Proceedings of TDWG, 2007

EDIT needs Biodiversity Information Standards

Walter G. Berendsohn, Markus Döring, Malte C. Ebach

Abstract


The European Distributed Institute of Taxonomy (EDIT) is a network of 26 leading natural history institutions and organisations in the European Union, the United States and Russia. EDIT is a “Network of Excellence” project financed by the European Commission, this implies that its main aim is the durable integration of institutional resources to jointly meet the challenges taxonomy faces today. The EDIT project started on the March 1st 2006 and will last until 2011.

An integral part of EDIT is the creation of an “Internet Platform for Cybertaxonomy”. This is a distributed computing platform that will allow taxonomists to do taxonomic revisions (including processing the results of field work) more efficiently, expediently and via the web. It consists of interoperable but independent platform components, which can take the form of software applications (desktop or web-based) for human users or (web) services. The envisioned platform will not have a single user interface or website, instead it will be a collection of interacting components which may be combined and assembled according to the task at hand. A central endeavour of EDIT is to establish a Common Data Model that platform components adhere to. In the near future, this will include more or less loose coupling with existing software solutions. More information is available at http://wp5.e-taxonomy.eu/EDIT-Architecture.html.

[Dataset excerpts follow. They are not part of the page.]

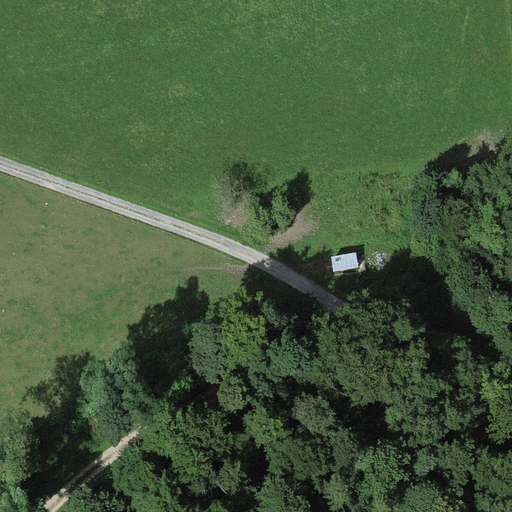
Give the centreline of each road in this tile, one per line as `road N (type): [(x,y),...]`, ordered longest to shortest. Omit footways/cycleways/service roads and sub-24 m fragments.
road 1 (track): [(0,170),(269,265),(338,308),(480,351),(511,369)]
road 2 (track): [(338,308),(284,361),(121,445),(43,511)]
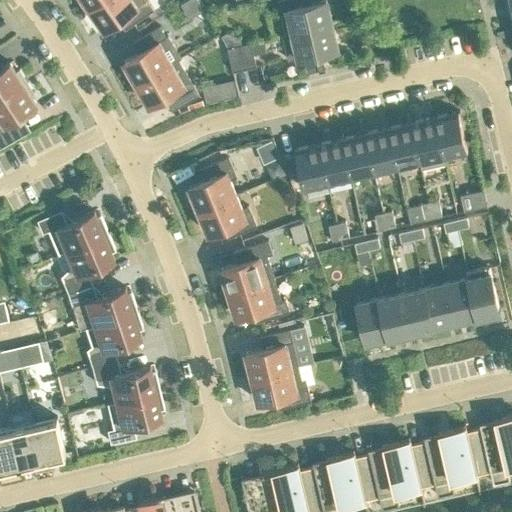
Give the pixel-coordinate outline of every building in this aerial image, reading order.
[(98,0),(90,6),(104,27),(122,14),(129,24),(153,7),(148,0),(98,0)] [(277,0),(285,33),(292,32),(292,31),(332,21),(326,0),(314,0),(296,4),(294,0),(277,0)] [(337,46),(332,21),(292,31),(292,32),(285,33),(285,32),(282,33),(288,57),(337,46)] [(181,56),(168,34),(165,35),(159,24),(137,37),(143,48),(124,59),(136,80),(171,60),(171,59),(177,56),(178,58),(181,56)] [(250,40),(239,43),(244,67),(256,64),(250,40)] [(244,67),(239,43),(227,46),(233,69),(244,67)] [(171,60),(136,80),(149,102),(168,91),(176,105),(198,92),(178,58),(177,56),(171,59),(171,60)] [(0,96),(27,79),(19,67),(16,69),(10,60),(0,66),(0,96)] [(315,60),(305,62),(307,71),(317,69),(315,60)] [(221,97),(236,93),(233,78),(217,81),(221,97)] [(13,118),(37,102),(31,93),(35,91),(27,79),(0,96),(0,145),(23,133),(13,118)] [(459,109),(434,114),(443,154),(444,154),(467,149),(458,110),(460,110),(459,109)] [(434,114),(411,120),(420,160),(421,167),(446,161),(444,154),(443,154),(434,114)] [(411,120),(388,125),(397,165),(420,160),(411,120)] [(388,125),(365,131),(374,170),(397,165),(388,125)] [(365,131),(342,136),(351,176),(374,170),(365,131)] [(266,157),(282,152),(274,133),(259,139),(266,157)] [(342,136),(318,141),(327,181),(351,176),(342,136)] [(327,181),(318,141),(294,147),(304,187),(327,181)] [(189,184),(198,207),(243,189),(242,189),(236,191),(230,177),(237,175),(228,155),(205,165),(209,176),(189,184)] [(285,171),(279,157),(266,163),(272,177),(285,171)] [(460,192),(460,193),(464,209),(487,203),(483,187),(460,192)] [(243,189),(198,207),(208,230),(228,222),(233,233),(257,223),(252,212),(245,215),(236,192),(243,190),(243,189)] [(438,197),(429,199),(433,216),(442,214),(438,197)] [(433,216),(429,199),(421,201),(424,218),(433,216)] [(58,252),(67,248),(108,231),(98,207),(67,220),(62,207),(37,217),(43,230),(48,228),(58,252)] [(392,208),(383,210),(387,226),(395,224),(392,208)] [(387,226),(383,210),(374,212),(378,228),(387,226)] [(466,214),(454,217),(457,227),(469,224),(466,214)] [(457,227),(454,217),(443,220),(445,230),(457,227)] [(345,219),(337,221),(340,237),(349,235),(345,219)] [(302,221),(291,225),(295,240),(307,236),(302,221)] [(340,237),(337,221),(328,223),(332,239),(340,237)] [(422,225),(410,227),(412,237),(424,235),(422,225)] [(412,237),(410,227),(398,230),(401,240),(412,237)] [(61,273),(68,290),(93,281),(88,268),(118,255),(108,231),(67,248),(73,262),(61,273)] [(377,235),(366,238),(368,248),(380,245),(377,235)] [(221,266),(228,290),(274,275),(267,253),(272,251),(268,238),(238,248),(242,259),(221,266)] [(368,248),(366,238),(354,240),(356,250),(368,248)] [(466,269),(467,275),(468,275),(477,313),(499,308),(489,264),(466,269)] [(274,275),(228,290),(236,313),(257,307),(261,318),(289,309),(285,297),(281,299),(274,275)] [(468,275),(467,275),(446,280),(456,324),(466,322),(465,316),(477,313),(468,275)] [(446,280),(424,285),(432,323),(444,321),(446,326),(456,324),(446,280)] [(91,308),(95,322),(137,308),(129,283),(97,294),(93,281),(68,290),(74,307),(91,308)] [(424,285),(401,290),(412,334),(422,332),(421,326),(432,323),(424,285)] [(401,290),(379,295),(388,334),(400,331),(401,337),(412,334),(401,290)] [(388,334),(379,295),(356,301),(366,345),(377,342),(376,336),(388,334)] [(0,305),(0,319),(9,318),(5,304),(0,305)] [(114,343),(145,333),(137,308),(95,322),(86,325),(92,343),(87,347),(93,364),(118,357),(114,343)] [(293,323),(307,378),(320,375),(307,320),(293,323)] [(246,350),(251,374),(298,363),(289,327),(265,333),(267,345),(246,350)] [(29,342),(32,356),(42,353),(39,339),(29,342)] [(113,384),(117,398),(160,388),(154,362),(121,370),(118,357),(93,364),(97,382),(113,384)] [(298,363),(251,374),(257,398),(279,393),(282,405),(311,398),(305,376),(301,377),(298,363)] [(160,388),(117,398),(108,400),(114,426),(108,427),(111,440),(137,434),(134,421),(166,413),(160,388)] [(494,422),(466,429),(476,472),(490,469),(493,480),(510,476),(508,465),(511,463),(511,413),(493,418),(494,422)] [(57,414),(34,420),(45,468),(55,466),(52,455),(66,451),(57,414)] [(12,425),(20,462),(33,459),(35,470),(45,468),(34,420),(12,425)] [(438,435),(411,442),(421,485),(435,481),(437,493),(455,489),(452,478),(476,472),(466,429),(465,422),(464,423),(464,424),(437,431),(438,435)] [(0,466),(20,462),(12,425),(0,427),(0,466)] [(383,448),(355,454),(365,498),(379,494),(382,506),(399,502),(396,490),(421,485),(411,442),(409,435),(408,436),(408,437),(382,443),(383,448)] [(327,461),(299,467),(309,510),(323,507),(324,511),(342,511),(340,503),(365,498),(355,454),(354,448),(352,448),(353,450),(326,456),(327,461)] [(302,511),(309,510),(299,467),(298,461),(297,461),(297,463),(270,469),(271,474),(242,480),(249,511),(302,511)] [(137,498),(138,504),(140,511),(200,511),(195,491),(167,498),(165,493),(139,500),(138,498),(137,498)]
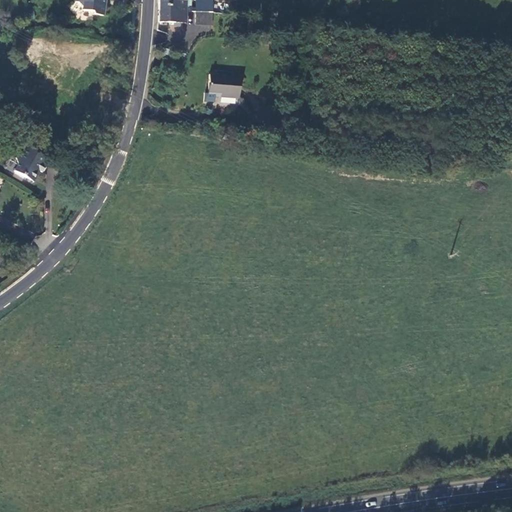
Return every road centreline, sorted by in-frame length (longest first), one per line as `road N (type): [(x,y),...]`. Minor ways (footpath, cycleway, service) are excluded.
road 1 (tertiary): [(0,304),(71,239),(104,191),(132,116),(146,0)]
road 2 (primary): [(511,487),(348,511)]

Present and future EDIT member institutions will join agreements for the maintenance and use of specific parts of the platform (components, standards, data provision or access) once they are considered mature enough for practical use.

For the development of the Platform, EDIT will closely collaborate with projects, organisations and initiatives with overlapping aims, prominently among them TDWG. Members of EDIT staff have been active in TDWG groups and meetings. TDWG offers an indispensable forum for contacts and networking among those active in biodiversity informatics. For EDIT software development, TDWG standards and discussions will be considered and incorporated. One obstacle is the lack of integration among TDWG Standards (e.g., TCS, SDD, ABCD), which on a structural level, are largely incompatible with each other. However, the achievements of TDWG groups on data definition at the atomic level (i.e., definition of the semantics of data elements) are recognised and indispensable for EDIT’s planned Common Data Model. This will need further development and well defined content standards (ranging from controlled vocabularies to data services), which requires close involvement of the biological community in TDWG working groups.

Another area EDIT is engaged in is certification of biodiversity informatics software. The new TDWG standards process is a possible model for such an endeavour. One of the criteria for “EDIT certified software” will certainly be compatibility with applicable TDWG standards as well as wider used standards recommended by TDWG.